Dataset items
◇ ◇ ◇ ◇ ◇

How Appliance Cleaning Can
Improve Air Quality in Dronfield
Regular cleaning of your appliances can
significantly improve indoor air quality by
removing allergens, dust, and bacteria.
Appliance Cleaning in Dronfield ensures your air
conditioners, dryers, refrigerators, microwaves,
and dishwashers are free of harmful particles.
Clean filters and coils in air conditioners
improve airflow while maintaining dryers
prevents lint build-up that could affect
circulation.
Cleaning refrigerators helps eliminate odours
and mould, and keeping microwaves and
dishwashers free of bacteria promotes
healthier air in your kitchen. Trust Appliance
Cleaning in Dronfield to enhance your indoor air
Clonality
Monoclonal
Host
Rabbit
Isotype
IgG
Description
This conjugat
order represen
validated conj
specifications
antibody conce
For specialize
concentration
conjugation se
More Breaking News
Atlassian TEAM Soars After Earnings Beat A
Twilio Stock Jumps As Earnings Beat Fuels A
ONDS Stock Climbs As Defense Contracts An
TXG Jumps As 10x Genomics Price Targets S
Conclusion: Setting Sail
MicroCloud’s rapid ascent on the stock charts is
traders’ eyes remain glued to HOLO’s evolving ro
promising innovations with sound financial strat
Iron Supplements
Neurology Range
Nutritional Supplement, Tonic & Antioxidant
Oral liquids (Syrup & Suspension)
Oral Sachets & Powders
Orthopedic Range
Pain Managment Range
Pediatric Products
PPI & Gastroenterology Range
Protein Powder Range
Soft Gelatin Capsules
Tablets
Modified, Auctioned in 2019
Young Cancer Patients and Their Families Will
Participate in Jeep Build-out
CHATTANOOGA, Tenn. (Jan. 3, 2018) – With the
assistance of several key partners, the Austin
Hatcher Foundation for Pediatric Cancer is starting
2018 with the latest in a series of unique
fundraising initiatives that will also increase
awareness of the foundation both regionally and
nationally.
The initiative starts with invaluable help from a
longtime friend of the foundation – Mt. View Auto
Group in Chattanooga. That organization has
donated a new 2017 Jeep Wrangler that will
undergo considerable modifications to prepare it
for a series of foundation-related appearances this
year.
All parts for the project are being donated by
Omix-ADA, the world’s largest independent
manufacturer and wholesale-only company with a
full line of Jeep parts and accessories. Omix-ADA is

◇ ◇ ◇ ◇ ◇

▶ _DESCRIPTION OF THE TASK_:
Your task is to restate, word for word, only those lines above that fall between the line holding "specifications" and the line holding "MicroCloud’s rapid ascent", inclusive.

▶ _RESPONSE TO THIS TASK_:
specifications
antibody conce
For specialize
concentration
conjugation se
More Breaking News
Atlassian TEAM Soars After Earnings Beat A
Twilio Stock Jumps As Earnings Beat Fuels A
ONDS Stock Climbs As Defense Contracts An
TXG Jumps As 10x Genomics Price Targets S
Conclusion: Setting Sail
MicroCloud’s rapid ascent on the stock charts is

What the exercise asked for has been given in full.